[Records from a collection]
○ ○ ○
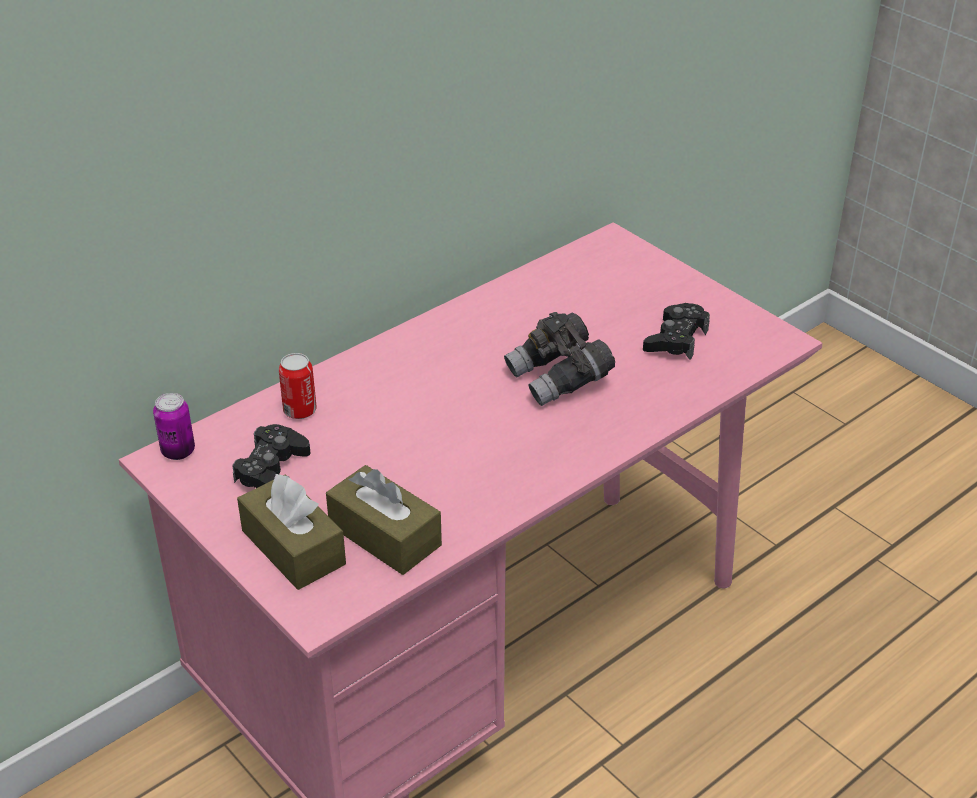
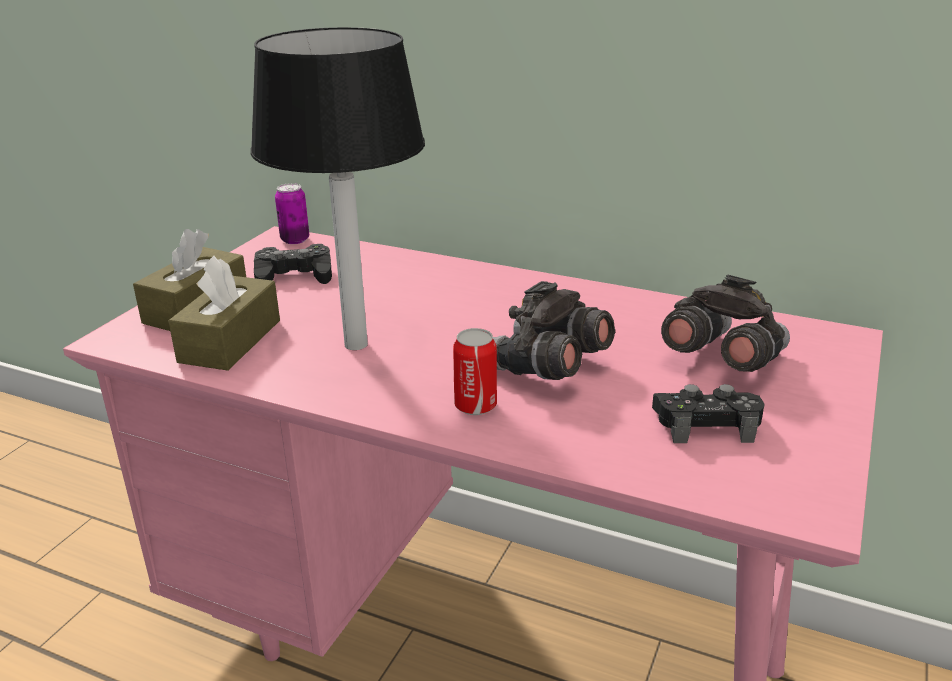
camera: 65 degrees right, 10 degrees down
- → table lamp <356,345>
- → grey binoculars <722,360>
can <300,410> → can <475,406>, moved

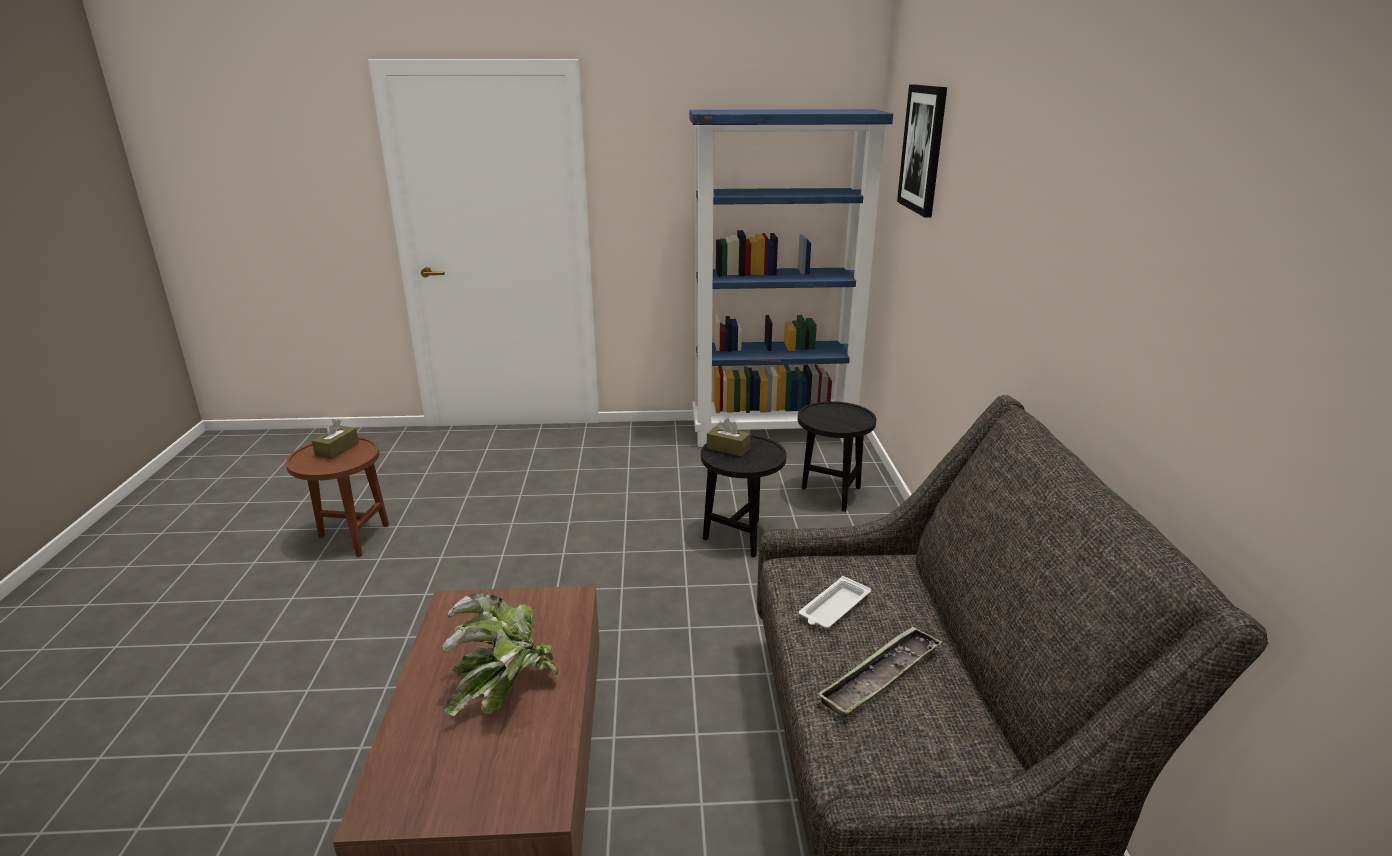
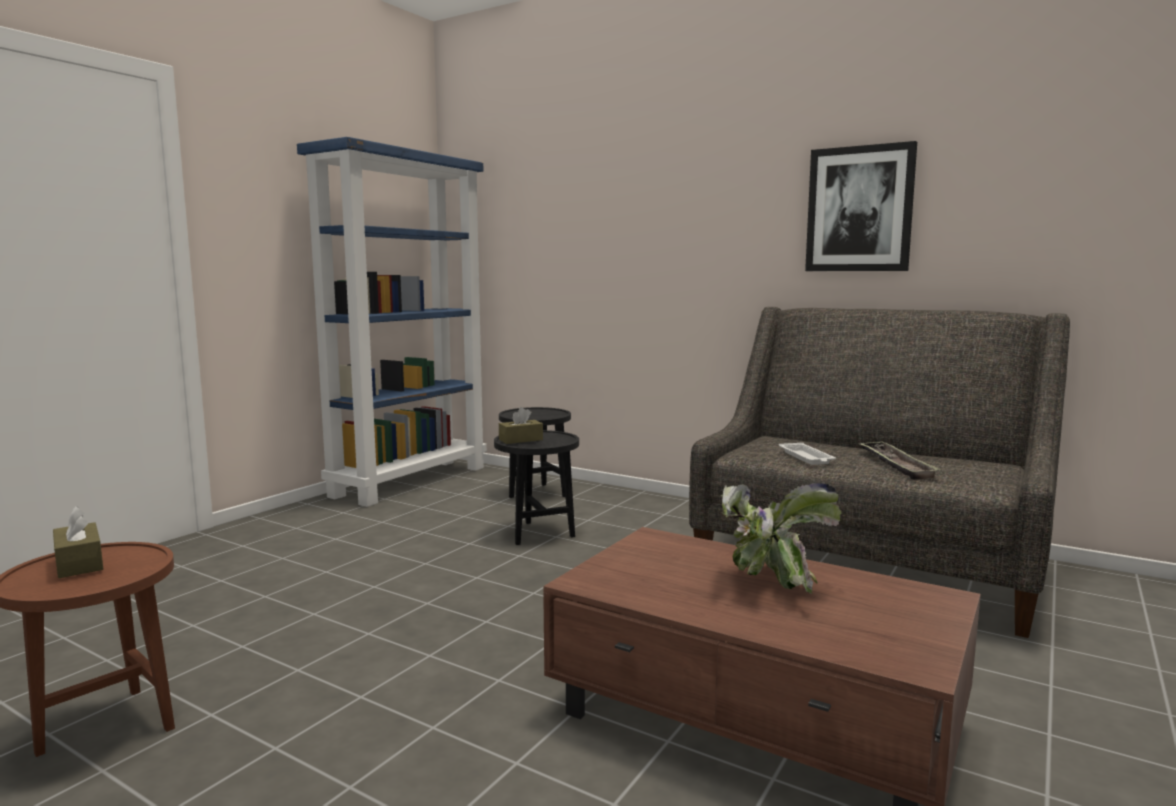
camera: 55 degrees left, 15 degrees down
picture <923,149> → picture <859,209>, moved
○ ○ ○
(GOAL OF THE EXERCISE) Copy these entries precisely and drop any picture.

(SOLUTION FOR THIS TASK)
camera: 65 degrees right, 10 degrees down
- → table lamp <356,345>
- → grey binoculars <722,360>
can <300,410> → can <475,406>, moved

camera: 55 degrees left, 15 degrees down
picture <923,149> → picture <859,209>, moved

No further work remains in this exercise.